We are patterns of energy-Ego and Identity-bound into shape by the Divine Spark. The Universe is a closed system that recycles itself, and we are agents that perpetuate that cycle-energy in, energy out. While a magus cannot violate the basic laws of the Universe-nothing is ever destroyed, it is simply transformed-he can direct forces in accordance with his desires. He learns how to read the Weave, and how to anticipate the course of its threads.
The art of prescience-of glimpsing the shape of the Weave and seeing how threads are woven together-is the inner secret of the final ranks of the Watchers. This Fateful Precognition allows Protectors to subtly engage the Weave, but it is the Architects who are expected to shape the world. The lesser ranks could only achieve brief glimpses, random flashes of clarity. Nostradamus was afflicted with persistent glimpses of the Weave, a precognitive fever he tried to articulate through his portentous poetry.
The tarot is a shortcut, a tool that lets us intuit the intersections of threads. Skilled readers are savants of pattern recognition. They don't see the future; their experience gives them the insight to understand how the threads are knotted together. One of the hardest tasks in reading the cards isn't gathering the threads but understanding the twist of the strands.
More often than not, you're asking the wrong question. The trick is to realize what the right question is before the brief glimpse you've been afforded vanishes.
I thought about the shortcomings of my question. I had tried to give it enough specificity that a small patch would have been revealed, but instead, Piotr had shown me a large spread of the canvas. Yes, at the center had been the intersection of mine and Kat's threads, but I hadn't bothered to take in the surrounding threads. I hadn't paid attention to their intersections.
It had been the same way when I had been a Watcher: the lack of being able to see the big picture. You think too narrowly, Michael, too focused on what you want. It distracts you.
I had thought it was luck, or a miserable oversight on their part, that the Maiden's electroshock therapy hadn't killed me. But, as I tried to discern the Weave, I realized there was another reason why I hadn't been the test case. Why they hadn't used me to demonstrate the ibis-hound.
Bernard's device harvested souls. In his dementia, he thought he had discovered the lost Book of Thoth. He had found the secret of the Egyptian Demiurge: the One Way, the Key of Immortality.
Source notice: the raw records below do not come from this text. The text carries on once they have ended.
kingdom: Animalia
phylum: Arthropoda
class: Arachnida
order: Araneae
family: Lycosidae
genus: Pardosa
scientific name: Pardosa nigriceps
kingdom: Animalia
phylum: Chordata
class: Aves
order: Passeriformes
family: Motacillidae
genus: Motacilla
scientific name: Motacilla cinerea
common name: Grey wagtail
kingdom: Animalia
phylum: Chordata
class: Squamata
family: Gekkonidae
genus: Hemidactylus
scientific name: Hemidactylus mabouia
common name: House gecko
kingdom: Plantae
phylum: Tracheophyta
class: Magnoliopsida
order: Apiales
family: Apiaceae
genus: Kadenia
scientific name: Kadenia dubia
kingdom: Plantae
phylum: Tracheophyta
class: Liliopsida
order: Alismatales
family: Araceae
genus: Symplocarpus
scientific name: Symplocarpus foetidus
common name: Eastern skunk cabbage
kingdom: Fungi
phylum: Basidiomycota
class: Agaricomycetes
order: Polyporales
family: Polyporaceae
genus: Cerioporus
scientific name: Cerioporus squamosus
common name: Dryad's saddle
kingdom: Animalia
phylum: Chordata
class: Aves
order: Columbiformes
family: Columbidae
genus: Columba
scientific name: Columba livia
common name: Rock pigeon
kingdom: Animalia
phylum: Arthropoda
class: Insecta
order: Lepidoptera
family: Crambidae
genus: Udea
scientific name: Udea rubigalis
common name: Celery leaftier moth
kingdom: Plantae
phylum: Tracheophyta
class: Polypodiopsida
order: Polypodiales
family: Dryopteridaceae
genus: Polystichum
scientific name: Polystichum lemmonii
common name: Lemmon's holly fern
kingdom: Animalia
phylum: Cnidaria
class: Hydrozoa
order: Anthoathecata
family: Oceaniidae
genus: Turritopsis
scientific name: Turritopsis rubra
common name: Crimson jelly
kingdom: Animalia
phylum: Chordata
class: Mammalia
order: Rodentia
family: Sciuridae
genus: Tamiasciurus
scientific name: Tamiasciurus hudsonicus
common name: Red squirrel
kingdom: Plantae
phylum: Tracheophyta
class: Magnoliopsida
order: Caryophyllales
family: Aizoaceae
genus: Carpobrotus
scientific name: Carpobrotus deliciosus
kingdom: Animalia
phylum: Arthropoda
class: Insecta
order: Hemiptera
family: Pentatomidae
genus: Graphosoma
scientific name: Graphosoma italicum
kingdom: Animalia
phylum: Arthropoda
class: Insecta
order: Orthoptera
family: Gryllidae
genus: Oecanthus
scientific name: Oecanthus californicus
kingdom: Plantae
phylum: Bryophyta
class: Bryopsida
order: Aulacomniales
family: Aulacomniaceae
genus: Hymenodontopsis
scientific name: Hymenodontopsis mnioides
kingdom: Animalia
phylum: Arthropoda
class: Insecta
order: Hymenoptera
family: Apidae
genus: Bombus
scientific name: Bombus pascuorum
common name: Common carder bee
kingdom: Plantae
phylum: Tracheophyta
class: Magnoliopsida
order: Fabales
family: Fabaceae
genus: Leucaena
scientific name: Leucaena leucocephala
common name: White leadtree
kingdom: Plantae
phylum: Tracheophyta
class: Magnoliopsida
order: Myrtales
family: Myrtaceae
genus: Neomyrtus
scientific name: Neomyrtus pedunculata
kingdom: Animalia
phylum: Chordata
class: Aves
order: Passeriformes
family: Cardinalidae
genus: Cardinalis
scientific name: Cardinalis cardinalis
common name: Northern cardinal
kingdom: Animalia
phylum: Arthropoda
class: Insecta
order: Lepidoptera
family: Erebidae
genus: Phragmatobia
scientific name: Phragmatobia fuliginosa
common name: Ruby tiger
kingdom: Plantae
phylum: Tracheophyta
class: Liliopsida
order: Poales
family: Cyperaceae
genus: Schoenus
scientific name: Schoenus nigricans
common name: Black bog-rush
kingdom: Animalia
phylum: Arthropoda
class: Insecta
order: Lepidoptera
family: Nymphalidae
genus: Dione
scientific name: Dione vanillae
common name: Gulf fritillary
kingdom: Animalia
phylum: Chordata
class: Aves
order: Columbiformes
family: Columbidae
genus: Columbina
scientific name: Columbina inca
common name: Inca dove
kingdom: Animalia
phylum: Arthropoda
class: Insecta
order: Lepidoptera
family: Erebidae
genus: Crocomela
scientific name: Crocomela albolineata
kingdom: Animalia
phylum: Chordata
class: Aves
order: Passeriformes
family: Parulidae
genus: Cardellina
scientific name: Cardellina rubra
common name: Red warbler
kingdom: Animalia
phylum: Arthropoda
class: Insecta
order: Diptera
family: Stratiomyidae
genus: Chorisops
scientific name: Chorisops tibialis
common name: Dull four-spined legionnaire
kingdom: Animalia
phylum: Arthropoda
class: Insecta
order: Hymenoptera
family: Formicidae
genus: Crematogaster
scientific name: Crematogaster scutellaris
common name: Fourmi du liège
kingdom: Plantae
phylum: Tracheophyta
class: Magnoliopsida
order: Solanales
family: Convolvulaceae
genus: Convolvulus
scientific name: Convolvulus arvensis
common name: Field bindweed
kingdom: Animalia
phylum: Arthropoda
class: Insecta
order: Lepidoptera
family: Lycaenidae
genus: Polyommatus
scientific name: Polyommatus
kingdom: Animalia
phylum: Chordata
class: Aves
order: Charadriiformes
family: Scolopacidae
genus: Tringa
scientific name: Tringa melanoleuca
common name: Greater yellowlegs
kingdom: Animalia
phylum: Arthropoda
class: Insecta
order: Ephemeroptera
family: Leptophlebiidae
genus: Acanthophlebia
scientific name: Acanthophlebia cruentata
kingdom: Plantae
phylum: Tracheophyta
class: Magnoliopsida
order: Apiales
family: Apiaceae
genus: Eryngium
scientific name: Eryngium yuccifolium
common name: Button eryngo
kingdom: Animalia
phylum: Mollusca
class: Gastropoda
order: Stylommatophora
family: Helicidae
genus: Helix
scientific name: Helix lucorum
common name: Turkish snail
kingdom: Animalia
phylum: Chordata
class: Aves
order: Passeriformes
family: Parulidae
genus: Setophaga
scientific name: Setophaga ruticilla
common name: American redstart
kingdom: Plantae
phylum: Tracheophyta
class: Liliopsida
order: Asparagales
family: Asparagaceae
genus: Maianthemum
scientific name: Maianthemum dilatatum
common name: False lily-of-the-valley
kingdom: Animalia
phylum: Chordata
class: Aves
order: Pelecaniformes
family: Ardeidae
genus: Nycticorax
The Book of Thoth, however, was more fiction than fact. One of those legendary books that pervade our occult history, the Book is said to have been torn apart, and the pages became the first tarot deck. Its secrets were encoded in the mysteries of the cards. Another legend has it that the knowledge of those pages was too luminous for the unskilled human mind. The Library in Alexandria burned down because an unsuspecting acolyte tried to read the Book. He burst into flames and took everything with him.
Regardless of the Book's existence, there was evidence in TheCorpus Hermeticum that Hermes Trismegistus wasn't interested in mechanical aids. Much less a device that would harvest souls. Hermeticism-and later, Gnosticism-was an individual practice, an internalized revolution that allowed the practitioner access to Heaven.
What, then, was the device for? It was some kind of theurgic mirror. But did it reflect energy or was it meant to absorb energy? If it was a container-if it only took energy in-what was the use of that stolen power?